Where in the World? A Vision-Language Benchmark for Probing Model Geolocation Skills Across Scales

ICLR 2026 Conference Submission13205 Authors

18 Sept 2025 (modified: 08 Oct 2025)ICLR 2026 Conference SubmissionEveryoneRevisionsBibTeXCC BY 4.0
Keywords: Benchmark, Image Geolocation, VLM
Abstract: Vision–language models (VLMs) have advanced rapidly, yet their capacity for image-grounded geolocation in open-world conditions, a task that is challenging and of demand in real life, has not been comprehensively evaluated. We present WhereBench, a comprehensive benchmark for VLM image geolocation that evaluates visual recognition, step-by-step reasoning, and evidence use. WhereBench comprises 810 globally distributed images across two complementary geolocation scales: WhereCountry (i.e., 500 multiple-choice question-answering, with country-level answer and panoramas) and WhereStreet (i.e., 310 fine-grained street-level identification tasks requiring multi-step reasoning with optional web search).
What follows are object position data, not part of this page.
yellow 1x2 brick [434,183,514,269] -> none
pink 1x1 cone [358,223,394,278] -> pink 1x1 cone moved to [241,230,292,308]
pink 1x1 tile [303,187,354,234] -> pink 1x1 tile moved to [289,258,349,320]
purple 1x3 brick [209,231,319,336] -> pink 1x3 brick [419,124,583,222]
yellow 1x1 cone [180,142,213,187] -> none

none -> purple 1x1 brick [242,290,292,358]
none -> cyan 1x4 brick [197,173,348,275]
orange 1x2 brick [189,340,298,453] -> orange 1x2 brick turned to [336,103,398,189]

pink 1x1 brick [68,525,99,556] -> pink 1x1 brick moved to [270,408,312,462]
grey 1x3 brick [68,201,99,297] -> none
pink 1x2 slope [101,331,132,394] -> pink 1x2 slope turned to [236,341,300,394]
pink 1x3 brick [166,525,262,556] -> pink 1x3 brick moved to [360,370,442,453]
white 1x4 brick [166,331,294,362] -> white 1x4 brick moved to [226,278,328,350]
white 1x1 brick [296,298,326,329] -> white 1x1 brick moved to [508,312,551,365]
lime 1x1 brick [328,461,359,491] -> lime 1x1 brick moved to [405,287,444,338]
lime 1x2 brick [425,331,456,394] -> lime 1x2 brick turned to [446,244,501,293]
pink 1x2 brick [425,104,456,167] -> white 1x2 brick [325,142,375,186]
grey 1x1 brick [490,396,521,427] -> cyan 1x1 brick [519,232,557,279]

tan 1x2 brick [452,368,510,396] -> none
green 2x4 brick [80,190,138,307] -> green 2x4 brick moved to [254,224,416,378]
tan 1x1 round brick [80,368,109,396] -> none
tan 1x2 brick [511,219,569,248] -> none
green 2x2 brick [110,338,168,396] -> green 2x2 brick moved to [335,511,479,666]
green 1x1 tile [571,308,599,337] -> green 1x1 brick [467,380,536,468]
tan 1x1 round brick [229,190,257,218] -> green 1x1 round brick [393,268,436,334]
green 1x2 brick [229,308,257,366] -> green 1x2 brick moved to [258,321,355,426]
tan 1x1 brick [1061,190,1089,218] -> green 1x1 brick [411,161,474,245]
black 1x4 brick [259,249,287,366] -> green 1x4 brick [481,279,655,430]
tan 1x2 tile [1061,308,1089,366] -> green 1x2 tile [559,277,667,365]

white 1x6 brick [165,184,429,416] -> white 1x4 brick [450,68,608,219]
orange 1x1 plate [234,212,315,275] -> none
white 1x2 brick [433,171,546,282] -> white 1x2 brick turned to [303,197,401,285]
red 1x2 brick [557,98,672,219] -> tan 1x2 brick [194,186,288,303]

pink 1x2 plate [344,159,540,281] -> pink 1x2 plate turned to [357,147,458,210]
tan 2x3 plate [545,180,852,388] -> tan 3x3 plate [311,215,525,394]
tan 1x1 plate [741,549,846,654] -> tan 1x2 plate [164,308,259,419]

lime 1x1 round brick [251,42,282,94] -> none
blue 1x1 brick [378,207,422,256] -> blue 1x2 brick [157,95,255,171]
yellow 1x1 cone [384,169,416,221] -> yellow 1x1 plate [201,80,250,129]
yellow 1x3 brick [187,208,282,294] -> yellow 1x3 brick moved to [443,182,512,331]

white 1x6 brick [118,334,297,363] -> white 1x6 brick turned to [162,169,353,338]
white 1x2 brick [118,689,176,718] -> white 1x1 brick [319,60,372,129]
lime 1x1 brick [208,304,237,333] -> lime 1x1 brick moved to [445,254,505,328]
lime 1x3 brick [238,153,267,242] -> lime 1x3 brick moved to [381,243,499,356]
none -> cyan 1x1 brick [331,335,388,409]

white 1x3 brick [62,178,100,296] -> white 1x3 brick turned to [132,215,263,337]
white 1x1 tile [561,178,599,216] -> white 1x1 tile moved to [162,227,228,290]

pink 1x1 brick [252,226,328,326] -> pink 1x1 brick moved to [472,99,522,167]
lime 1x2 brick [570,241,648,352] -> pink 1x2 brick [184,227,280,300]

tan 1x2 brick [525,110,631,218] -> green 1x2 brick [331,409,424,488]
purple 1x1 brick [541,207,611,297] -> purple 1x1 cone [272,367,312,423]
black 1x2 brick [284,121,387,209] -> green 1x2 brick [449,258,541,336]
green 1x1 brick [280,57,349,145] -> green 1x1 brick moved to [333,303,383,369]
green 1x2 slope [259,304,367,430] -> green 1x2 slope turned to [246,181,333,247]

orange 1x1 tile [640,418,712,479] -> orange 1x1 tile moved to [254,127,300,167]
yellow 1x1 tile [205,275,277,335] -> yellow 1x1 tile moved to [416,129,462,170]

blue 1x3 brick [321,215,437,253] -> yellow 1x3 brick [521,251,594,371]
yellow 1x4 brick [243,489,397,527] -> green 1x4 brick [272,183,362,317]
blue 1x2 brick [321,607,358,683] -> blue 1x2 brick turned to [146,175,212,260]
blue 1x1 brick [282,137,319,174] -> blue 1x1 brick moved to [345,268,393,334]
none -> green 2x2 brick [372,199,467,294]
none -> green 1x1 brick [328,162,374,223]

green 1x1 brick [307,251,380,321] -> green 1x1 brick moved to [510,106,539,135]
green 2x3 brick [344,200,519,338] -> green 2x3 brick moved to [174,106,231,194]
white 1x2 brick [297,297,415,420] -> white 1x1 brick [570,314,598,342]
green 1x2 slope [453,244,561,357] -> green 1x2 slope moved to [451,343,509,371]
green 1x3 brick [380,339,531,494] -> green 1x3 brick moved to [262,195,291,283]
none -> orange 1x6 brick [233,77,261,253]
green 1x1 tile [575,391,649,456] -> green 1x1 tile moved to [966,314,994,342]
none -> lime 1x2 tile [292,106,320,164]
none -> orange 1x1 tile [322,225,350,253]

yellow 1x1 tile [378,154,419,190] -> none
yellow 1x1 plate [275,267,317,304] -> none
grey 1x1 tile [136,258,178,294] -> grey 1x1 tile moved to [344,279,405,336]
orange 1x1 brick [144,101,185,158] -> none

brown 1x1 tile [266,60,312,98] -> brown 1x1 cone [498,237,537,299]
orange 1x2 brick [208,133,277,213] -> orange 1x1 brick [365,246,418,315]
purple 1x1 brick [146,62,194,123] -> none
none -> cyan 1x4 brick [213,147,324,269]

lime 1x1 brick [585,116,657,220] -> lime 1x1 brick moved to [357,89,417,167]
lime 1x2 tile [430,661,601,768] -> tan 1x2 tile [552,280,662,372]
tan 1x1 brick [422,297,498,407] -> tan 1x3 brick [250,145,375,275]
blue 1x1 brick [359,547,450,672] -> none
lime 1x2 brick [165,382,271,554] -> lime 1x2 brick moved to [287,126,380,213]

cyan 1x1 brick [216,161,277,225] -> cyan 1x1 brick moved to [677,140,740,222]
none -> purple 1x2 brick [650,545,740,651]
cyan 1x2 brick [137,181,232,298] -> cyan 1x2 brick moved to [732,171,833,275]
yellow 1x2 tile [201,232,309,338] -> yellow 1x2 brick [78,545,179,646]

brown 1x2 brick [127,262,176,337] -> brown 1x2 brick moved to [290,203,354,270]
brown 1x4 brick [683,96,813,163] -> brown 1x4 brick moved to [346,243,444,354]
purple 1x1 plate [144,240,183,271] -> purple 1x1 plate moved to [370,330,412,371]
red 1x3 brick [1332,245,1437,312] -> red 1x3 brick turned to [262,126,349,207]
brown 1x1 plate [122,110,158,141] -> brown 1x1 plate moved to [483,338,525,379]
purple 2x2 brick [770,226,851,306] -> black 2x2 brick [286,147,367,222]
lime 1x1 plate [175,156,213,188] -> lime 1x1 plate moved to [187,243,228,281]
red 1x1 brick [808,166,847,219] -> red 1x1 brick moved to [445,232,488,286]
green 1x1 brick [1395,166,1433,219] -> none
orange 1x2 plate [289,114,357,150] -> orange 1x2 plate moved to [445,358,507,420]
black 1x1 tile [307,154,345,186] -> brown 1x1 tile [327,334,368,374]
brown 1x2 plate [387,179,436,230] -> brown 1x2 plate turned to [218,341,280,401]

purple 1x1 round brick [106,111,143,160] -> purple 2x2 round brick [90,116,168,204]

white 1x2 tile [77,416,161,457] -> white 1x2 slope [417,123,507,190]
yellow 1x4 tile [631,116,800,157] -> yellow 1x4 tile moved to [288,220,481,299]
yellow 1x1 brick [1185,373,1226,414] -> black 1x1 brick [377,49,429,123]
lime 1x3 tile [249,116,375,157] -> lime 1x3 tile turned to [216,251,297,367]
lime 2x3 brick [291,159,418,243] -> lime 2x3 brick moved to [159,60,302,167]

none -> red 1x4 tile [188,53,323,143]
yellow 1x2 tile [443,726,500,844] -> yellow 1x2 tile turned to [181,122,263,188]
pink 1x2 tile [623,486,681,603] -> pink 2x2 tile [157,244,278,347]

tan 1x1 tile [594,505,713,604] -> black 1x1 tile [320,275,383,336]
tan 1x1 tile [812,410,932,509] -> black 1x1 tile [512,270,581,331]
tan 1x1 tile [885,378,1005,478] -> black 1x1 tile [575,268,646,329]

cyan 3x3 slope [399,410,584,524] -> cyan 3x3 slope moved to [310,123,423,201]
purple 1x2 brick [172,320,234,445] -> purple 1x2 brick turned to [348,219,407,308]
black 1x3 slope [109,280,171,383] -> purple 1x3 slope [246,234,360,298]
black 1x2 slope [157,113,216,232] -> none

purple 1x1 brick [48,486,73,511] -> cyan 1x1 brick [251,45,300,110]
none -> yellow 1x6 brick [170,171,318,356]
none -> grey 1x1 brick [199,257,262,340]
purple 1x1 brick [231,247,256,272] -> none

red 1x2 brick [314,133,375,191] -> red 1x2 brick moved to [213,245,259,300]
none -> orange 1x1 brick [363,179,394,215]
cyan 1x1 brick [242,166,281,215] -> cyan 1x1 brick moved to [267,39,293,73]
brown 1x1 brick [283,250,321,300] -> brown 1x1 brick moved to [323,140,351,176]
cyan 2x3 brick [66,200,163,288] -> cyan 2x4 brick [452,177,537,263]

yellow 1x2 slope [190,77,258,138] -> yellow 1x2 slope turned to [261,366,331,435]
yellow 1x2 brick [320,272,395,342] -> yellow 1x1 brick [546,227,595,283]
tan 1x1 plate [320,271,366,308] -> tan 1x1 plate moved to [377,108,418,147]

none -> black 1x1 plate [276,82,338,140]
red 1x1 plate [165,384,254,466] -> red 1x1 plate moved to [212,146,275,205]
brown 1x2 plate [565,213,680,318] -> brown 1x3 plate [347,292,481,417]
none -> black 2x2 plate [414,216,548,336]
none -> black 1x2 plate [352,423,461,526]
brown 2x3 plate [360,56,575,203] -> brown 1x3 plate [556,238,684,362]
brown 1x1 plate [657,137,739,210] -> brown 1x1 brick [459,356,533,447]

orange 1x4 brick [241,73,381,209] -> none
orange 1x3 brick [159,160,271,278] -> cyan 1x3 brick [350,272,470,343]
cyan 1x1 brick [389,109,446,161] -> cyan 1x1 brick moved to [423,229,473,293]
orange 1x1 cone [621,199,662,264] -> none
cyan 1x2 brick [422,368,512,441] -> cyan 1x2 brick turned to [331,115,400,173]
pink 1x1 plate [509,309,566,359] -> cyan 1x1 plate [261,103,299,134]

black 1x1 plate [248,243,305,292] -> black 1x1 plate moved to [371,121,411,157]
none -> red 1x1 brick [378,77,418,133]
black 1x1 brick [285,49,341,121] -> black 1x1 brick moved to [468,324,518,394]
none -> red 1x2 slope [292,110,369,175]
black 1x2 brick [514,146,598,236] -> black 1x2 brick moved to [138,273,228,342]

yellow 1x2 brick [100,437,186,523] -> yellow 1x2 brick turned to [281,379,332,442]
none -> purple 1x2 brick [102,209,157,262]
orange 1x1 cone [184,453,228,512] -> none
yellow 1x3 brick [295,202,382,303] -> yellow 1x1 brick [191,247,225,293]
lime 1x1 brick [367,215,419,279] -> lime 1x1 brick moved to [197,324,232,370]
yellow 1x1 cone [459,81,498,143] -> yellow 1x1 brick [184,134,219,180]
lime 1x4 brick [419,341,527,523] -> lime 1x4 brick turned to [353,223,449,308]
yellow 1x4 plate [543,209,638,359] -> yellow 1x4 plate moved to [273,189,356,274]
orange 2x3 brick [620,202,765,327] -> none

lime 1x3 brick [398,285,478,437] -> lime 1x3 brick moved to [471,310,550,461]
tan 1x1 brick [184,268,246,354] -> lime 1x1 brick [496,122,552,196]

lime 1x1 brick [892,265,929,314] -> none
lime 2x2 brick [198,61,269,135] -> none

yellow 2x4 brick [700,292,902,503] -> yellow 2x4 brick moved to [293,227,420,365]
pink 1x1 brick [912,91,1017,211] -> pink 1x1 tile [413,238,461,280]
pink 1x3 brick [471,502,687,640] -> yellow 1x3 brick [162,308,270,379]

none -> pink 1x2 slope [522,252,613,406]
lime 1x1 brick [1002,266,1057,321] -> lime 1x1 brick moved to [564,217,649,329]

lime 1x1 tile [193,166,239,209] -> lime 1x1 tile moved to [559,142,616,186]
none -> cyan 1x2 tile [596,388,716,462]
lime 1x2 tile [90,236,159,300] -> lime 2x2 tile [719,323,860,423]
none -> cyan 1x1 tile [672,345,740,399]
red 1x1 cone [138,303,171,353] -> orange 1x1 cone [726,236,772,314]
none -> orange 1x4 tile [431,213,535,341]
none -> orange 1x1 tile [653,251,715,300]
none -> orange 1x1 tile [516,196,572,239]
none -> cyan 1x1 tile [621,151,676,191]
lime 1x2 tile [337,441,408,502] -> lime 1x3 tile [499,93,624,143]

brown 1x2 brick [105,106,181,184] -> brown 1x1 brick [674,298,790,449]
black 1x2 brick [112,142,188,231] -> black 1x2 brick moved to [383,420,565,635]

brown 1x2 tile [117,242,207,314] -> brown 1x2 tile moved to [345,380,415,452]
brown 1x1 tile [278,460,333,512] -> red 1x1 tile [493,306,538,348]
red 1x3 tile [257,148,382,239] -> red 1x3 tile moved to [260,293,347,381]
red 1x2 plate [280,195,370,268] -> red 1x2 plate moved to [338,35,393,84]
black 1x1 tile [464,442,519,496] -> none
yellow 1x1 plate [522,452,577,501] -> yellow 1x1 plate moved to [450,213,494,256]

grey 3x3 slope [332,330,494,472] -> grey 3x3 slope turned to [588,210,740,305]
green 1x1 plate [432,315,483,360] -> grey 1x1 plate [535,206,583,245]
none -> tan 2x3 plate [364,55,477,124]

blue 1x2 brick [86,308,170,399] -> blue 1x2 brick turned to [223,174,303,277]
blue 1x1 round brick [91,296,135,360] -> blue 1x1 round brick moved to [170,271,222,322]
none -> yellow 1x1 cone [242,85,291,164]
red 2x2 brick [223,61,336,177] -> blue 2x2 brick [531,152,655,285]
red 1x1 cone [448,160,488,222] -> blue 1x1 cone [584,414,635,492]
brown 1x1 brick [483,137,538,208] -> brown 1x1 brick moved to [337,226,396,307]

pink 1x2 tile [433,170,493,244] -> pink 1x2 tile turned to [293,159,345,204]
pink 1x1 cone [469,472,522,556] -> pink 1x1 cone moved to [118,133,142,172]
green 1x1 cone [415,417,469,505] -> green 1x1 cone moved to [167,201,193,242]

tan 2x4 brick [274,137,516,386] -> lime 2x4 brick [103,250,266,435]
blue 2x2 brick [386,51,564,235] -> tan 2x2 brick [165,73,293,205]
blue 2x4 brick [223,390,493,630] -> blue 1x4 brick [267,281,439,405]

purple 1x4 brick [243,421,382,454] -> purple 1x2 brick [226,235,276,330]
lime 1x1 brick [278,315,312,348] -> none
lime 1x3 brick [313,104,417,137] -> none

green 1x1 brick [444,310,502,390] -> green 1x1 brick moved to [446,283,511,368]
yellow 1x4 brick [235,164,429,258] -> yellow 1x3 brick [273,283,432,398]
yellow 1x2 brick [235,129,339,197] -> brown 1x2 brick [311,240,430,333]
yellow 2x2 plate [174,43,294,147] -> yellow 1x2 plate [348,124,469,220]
For evaluation, we adopt the final-prediction metrics: location accuracies within k km (Acc@k) for coordinates and hierarchical path scores for textual localization. Beyond this, we propose to explicitly score intermediate reasoning chains using human-verified key visual clues and a Shapley-reweighted thinking score that attributes credit by each clue’s marginal contribution. We benchmark 12 state-of-the-art VLMs with web searching tools on our WhereBench and report different types of final answer accuracies as well as the calibrated model thinking scores. We reveal that web search and reasoning do not guarantee improved performance when visual clues are limited, and models exhibit regional biases, achieving up to 42.7% higher scores in certain areas than others. These findings highlight not only the promise but also the persistent challenges of models to mitigate bias and achieve robust, fine-grained localization.